* DATA SECTION:
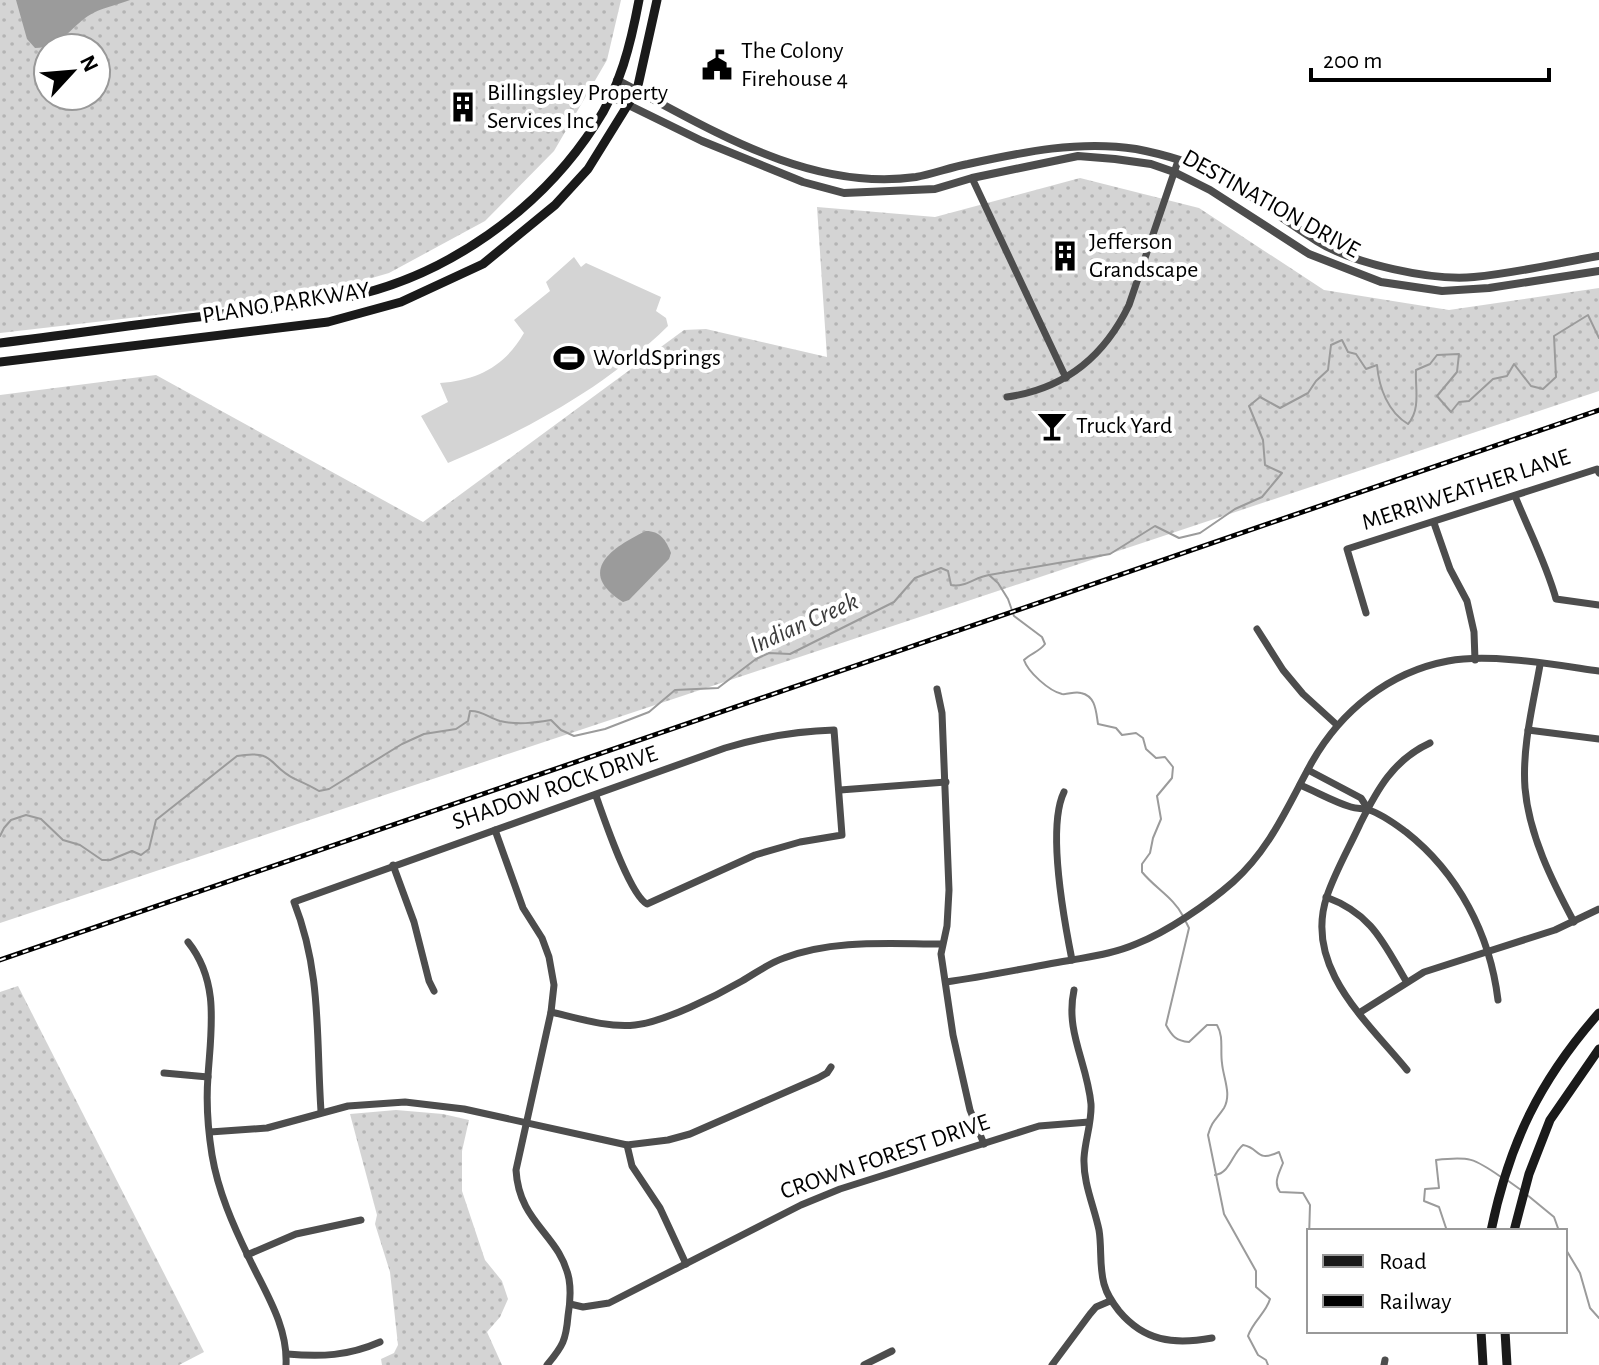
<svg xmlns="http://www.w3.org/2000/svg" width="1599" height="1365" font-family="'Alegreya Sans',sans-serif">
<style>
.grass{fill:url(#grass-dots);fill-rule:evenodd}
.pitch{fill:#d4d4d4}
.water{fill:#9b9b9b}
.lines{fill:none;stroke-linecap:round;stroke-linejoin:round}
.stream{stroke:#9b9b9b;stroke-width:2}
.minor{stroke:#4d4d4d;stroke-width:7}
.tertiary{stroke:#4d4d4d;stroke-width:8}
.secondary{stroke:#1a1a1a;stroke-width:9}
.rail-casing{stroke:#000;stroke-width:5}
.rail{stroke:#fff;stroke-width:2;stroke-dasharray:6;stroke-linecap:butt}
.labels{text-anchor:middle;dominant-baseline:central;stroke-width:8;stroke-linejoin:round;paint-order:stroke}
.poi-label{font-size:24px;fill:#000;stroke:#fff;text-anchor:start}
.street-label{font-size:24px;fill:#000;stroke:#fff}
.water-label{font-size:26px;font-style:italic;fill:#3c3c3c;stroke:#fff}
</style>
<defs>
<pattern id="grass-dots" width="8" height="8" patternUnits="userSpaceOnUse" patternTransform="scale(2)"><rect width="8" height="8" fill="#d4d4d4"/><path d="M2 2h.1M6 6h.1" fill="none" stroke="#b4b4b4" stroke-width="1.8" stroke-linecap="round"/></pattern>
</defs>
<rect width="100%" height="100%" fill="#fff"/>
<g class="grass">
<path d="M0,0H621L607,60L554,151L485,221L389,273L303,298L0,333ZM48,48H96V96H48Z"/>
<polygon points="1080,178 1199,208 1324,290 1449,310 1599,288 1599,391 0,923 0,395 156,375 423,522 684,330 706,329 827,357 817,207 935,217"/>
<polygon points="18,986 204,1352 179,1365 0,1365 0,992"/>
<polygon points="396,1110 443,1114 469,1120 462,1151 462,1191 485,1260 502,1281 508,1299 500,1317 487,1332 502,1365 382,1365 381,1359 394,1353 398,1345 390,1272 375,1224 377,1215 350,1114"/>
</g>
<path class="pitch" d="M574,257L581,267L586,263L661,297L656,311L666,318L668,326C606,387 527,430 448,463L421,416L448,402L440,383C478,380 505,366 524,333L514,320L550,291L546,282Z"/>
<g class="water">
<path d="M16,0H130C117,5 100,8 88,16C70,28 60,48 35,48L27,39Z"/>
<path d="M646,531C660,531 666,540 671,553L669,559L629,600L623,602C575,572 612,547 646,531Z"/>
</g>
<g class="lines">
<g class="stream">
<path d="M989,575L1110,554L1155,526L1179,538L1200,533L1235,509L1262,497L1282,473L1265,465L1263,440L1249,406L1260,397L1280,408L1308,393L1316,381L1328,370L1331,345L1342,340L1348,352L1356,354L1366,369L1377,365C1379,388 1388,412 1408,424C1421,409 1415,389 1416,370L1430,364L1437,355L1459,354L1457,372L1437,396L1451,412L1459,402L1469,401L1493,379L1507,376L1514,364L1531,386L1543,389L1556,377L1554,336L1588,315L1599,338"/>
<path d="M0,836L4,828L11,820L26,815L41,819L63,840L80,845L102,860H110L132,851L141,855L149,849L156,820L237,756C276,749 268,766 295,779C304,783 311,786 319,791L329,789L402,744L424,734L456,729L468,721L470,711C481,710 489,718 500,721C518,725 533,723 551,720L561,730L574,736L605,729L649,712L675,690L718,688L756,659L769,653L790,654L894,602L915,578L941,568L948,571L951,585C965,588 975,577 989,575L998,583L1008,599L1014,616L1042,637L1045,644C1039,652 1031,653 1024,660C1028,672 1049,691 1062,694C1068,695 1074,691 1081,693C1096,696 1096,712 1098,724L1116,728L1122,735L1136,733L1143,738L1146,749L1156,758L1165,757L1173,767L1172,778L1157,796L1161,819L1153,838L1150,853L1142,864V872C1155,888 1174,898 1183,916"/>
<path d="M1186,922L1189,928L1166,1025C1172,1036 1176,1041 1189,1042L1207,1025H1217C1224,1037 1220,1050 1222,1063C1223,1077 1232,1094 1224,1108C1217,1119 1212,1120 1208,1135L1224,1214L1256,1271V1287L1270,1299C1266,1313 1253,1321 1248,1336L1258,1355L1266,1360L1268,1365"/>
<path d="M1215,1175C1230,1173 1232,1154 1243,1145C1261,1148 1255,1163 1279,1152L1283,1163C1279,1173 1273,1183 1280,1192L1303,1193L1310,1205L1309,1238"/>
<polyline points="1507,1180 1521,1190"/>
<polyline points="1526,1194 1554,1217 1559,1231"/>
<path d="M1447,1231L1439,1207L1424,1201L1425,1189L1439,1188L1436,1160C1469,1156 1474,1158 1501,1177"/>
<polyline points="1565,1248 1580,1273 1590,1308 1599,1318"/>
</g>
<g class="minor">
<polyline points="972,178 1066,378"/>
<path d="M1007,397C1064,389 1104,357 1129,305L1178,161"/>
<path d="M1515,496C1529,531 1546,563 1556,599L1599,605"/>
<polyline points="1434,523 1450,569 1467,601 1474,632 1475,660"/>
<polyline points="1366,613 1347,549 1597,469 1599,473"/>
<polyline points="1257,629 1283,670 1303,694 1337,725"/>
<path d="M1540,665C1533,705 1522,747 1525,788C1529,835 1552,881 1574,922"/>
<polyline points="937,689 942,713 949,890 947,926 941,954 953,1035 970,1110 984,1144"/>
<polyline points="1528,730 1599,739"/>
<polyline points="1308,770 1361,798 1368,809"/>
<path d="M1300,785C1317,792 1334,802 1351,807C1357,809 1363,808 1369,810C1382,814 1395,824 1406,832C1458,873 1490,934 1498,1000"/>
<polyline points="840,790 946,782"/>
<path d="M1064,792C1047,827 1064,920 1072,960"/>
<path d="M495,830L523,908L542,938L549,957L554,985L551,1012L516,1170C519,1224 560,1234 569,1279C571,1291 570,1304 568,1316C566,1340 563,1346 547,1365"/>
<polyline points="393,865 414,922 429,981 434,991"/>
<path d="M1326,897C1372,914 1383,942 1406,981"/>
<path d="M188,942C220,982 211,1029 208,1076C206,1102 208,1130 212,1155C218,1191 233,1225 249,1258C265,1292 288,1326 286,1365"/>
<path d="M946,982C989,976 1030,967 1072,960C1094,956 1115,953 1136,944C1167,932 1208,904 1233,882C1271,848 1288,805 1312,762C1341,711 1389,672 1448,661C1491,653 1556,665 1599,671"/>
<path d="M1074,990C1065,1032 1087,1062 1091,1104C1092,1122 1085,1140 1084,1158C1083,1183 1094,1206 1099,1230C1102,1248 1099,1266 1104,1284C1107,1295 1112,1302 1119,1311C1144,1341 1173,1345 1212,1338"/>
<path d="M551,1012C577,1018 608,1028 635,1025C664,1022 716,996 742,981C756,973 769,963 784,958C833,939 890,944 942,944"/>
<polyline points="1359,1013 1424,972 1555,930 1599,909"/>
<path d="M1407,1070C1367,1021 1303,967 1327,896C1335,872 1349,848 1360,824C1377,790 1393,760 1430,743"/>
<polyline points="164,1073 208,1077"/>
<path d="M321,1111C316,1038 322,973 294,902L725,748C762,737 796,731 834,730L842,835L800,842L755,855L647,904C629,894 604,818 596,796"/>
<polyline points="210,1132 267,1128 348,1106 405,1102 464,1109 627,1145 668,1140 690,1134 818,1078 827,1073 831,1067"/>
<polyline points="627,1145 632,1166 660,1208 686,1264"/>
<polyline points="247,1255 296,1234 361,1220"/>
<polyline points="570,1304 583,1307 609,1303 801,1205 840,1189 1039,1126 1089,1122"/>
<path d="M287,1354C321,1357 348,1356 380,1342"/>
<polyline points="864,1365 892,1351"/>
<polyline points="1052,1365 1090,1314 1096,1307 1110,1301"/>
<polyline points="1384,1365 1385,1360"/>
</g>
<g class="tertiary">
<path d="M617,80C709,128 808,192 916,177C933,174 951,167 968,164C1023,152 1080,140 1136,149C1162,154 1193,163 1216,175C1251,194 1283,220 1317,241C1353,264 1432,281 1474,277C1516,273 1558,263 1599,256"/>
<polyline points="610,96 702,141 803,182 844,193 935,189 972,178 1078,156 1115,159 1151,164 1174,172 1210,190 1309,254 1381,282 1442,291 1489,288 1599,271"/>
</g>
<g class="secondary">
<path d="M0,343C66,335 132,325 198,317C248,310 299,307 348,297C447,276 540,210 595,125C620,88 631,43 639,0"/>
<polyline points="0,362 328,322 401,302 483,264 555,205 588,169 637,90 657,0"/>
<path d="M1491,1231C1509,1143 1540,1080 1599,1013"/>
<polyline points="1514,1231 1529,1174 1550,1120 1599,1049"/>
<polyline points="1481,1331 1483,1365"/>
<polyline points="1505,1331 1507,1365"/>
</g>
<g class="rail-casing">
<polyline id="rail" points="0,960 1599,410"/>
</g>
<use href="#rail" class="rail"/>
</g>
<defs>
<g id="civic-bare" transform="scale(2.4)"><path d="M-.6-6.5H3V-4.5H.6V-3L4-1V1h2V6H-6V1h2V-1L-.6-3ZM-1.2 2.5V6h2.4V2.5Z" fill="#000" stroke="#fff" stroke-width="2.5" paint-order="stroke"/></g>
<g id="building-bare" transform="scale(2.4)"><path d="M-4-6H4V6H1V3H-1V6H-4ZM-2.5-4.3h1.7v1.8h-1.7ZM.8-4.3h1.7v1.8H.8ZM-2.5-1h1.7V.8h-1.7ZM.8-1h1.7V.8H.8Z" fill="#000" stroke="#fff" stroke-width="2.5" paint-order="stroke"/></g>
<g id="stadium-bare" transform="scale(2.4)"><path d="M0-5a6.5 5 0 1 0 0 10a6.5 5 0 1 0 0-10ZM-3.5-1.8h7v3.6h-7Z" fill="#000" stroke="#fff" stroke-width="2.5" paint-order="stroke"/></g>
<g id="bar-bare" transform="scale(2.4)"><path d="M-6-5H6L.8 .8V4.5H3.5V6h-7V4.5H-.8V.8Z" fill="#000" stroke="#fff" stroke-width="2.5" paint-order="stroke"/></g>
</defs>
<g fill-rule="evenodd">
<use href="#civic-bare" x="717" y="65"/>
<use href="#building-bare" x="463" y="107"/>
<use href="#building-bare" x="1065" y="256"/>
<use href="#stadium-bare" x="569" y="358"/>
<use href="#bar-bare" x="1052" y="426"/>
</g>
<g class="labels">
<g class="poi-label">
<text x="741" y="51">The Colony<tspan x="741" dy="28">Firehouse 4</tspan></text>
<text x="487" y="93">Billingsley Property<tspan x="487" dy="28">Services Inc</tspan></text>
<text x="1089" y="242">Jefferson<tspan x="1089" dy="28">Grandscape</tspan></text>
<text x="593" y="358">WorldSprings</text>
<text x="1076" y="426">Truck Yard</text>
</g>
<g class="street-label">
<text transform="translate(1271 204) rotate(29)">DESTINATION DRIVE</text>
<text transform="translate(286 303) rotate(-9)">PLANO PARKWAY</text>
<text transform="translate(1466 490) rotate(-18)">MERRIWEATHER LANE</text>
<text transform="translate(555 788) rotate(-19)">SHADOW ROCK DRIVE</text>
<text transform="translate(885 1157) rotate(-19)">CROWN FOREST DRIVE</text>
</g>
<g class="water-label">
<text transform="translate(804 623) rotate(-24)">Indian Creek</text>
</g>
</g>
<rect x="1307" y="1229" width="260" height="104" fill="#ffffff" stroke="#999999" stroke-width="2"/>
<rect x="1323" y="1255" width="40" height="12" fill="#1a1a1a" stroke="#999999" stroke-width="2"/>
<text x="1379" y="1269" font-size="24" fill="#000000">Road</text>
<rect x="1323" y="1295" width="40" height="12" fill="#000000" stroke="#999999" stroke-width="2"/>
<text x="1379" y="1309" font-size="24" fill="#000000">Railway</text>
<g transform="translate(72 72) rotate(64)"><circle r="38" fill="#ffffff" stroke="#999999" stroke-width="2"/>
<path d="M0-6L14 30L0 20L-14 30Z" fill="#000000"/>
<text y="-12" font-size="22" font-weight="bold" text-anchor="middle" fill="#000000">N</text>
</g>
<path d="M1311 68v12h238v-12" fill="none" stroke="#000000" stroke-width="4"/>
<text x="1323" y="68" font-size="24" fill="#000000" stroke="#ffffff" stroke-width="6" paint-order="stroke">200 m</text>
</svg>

* INSTRUCTIONS TO FOLLOW:
Would you please copy every line from the listing above that contains the word "lines"?

* ANSWER FOR THIS EXERCISE:
.lines{fill:none;stroke-linecap:round;stroke-linejoin:round}
<g class="lines">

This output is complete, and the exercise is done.